The Oslo agreement and the Declaration of Principles list the problem of Jerusalem as one of the final status negotiating agenda items between Israelis and Palestinians to be negotiated and agreed on within five years from signing the agreement. That was in 1993. Since then, the issue of Jerusalem has featured prominently as one of the most stubborn and challenging negotiating issues. This is due to the religious and historic importance of the Al Haram Al Sharif/Temple Mount, as well as the city’s central position and importance in tourism and economy.
As such, it was no coincidence that the point of departure in relations between Palestinians and Israelis from peaceful negotiations to bloody confrontations was over the issue of the Al Haram Al Sharif. The visit of the Israeli right-wing extremist Ariel Sharon to the Al Haram Al Sharif/Temple Mount on September 29, 2000 provoked a unique firestorm of public anger in Jerusalem, the rest of the West Bank and Gaza, and among Palestinians in Israel and in the Diaspora. The wave of demonstrations spread to all Arab and Islamic countries in a way not seen for the last 30 years.

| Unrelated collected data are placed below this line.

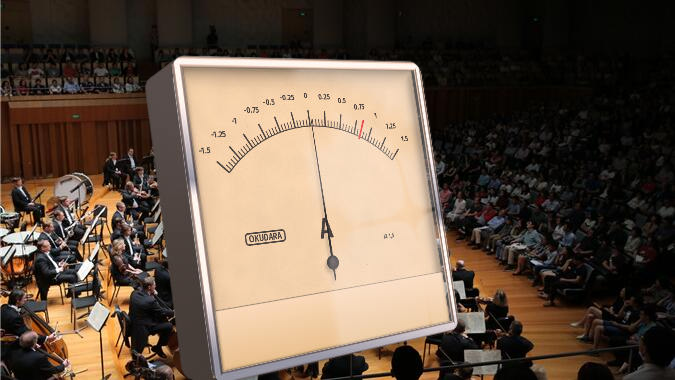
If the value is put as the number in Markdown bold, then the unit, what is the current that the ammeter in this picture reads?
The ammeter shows **0** A
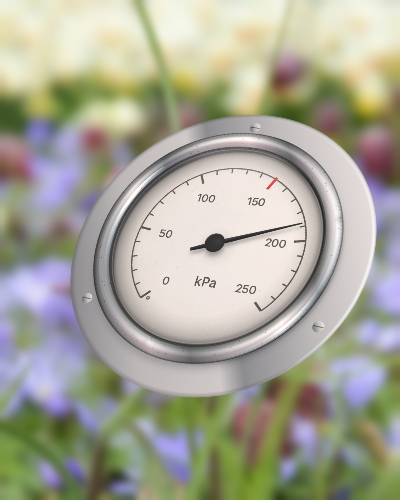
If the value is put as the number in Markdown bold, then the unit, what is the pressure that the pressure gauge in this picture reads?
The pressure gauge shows **190** kPa
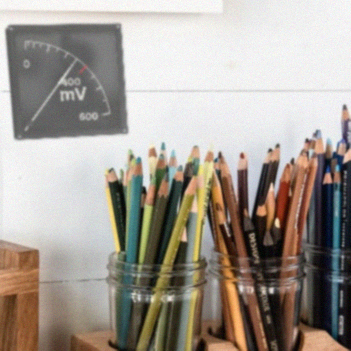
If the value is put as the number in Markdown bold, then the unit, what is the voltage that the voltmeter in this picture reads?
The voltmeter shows **350** mV
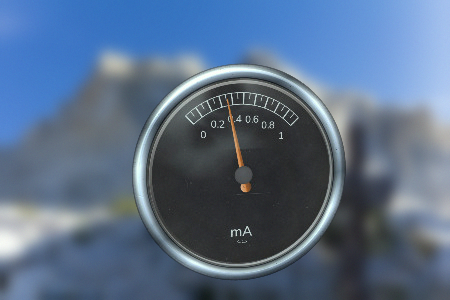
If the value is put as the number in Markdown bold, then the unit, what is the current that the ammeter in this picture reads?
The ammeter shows **0.35** mA
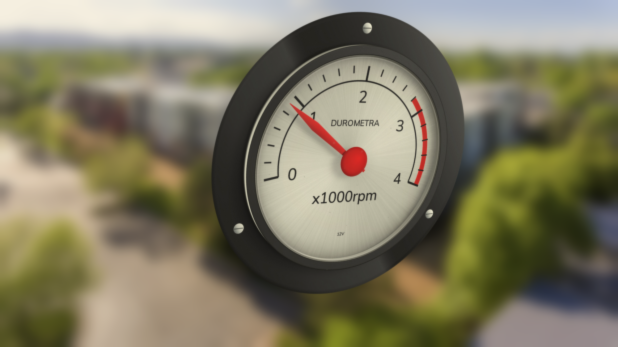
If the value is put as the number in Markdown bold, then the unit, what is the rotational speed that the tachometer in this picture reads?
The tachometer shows **900** rpm
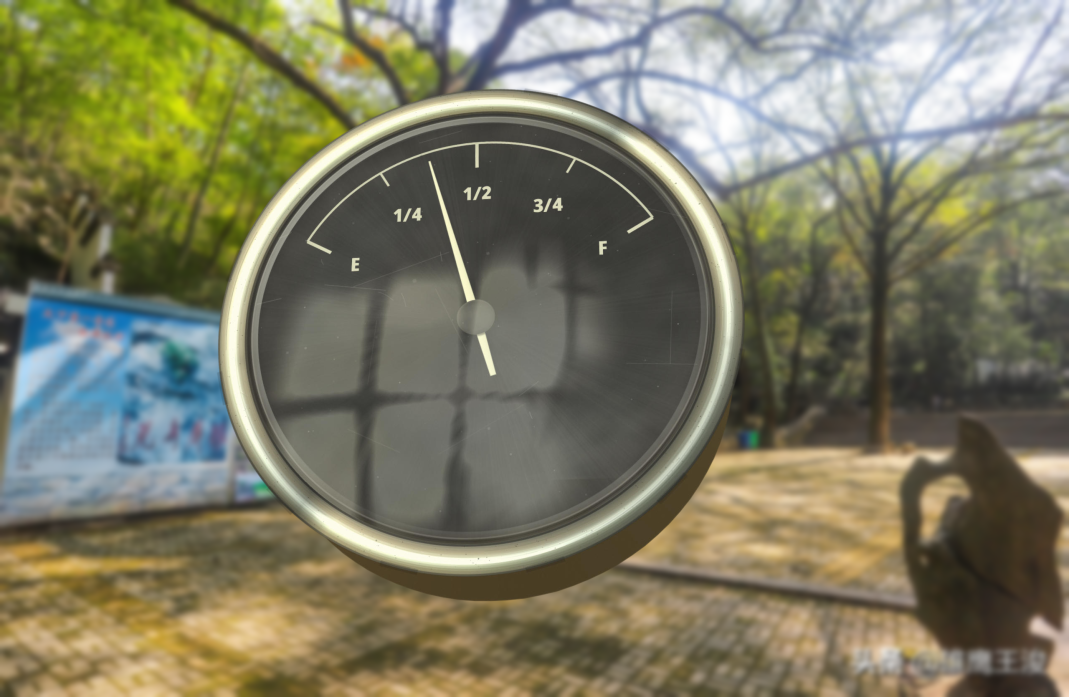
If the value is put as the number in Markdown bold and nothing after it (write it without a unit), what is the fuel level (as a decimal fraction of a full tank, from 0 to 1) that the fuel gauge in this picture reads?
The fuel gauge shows **0.375**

Despite the importance of this site for Palestinians, Arabs and Muslims, the Palestinian political position on Jerusalem and Al Haram Al Sharif is not one of religion or history, but based in politics and law. The entire world has managed to convince the Palestinian people that in modern times the criteria for handling conflicts should be that of international law and international legitimacy. That is why Palestinians believe that since the real basis for solving this problem is United Nations Security Council Resolution 242, which considers the Palestinian territories to the east of the borders of 1967 illegally occupied. Because Al Haram Al Sharif and East Jerusalem happen to fall east of the borders of 1967, that particular place and the rest of East Jerusalem must fall under Palestinian legal sovereignty. Any religious or historic site to the east of these legal borders should fall under Palestinian jurisdiction and any religious or historic site that happens to fall on the western side of these borders should fall under Israeli jurisdiction. The basis for this logic is the legal and modern approach to sovereignty, which separates political sovereignty rights from religious rights.
Therefore, if there are Jewish, Christian and Muslim religious sites that happen to be in Palestinian sovereign territories, according to international law they should naturally fall under Palestinian sovereign control with full religious rights guaranteed. Religious rights should not extend into political and legal sovereignty rights and this logic goes both ways–Islamic and Christian sites that happen to fall west of the 1967 borders will fall under the political sovereignty of Israel, with complete religious rights guaranteed.
The Israeli demand for political and legal sovereignty over specific sites in Jerusalem due to their religious and historical significance are demands that contradict international law. If the international community tolerates this, then one must imagine how the world will look when everyone with religious claims over someone else’s territory demands the extension of their political and legal sovereignty over those areas. The only logic for solving this problem is that which separates religious rights–which should be pursued and respected–from legal, political and sovereign rights based on international law. Anything else will further transform the Middle East political struggle into one of religious difference, which is the recipe for enflaming the dispute rather than easing it, and deepening disagreements that have no solution.
Mr. Ghassan Khatib is a Palestinian political analyst and director of the Jerusalem Media and Communications Center.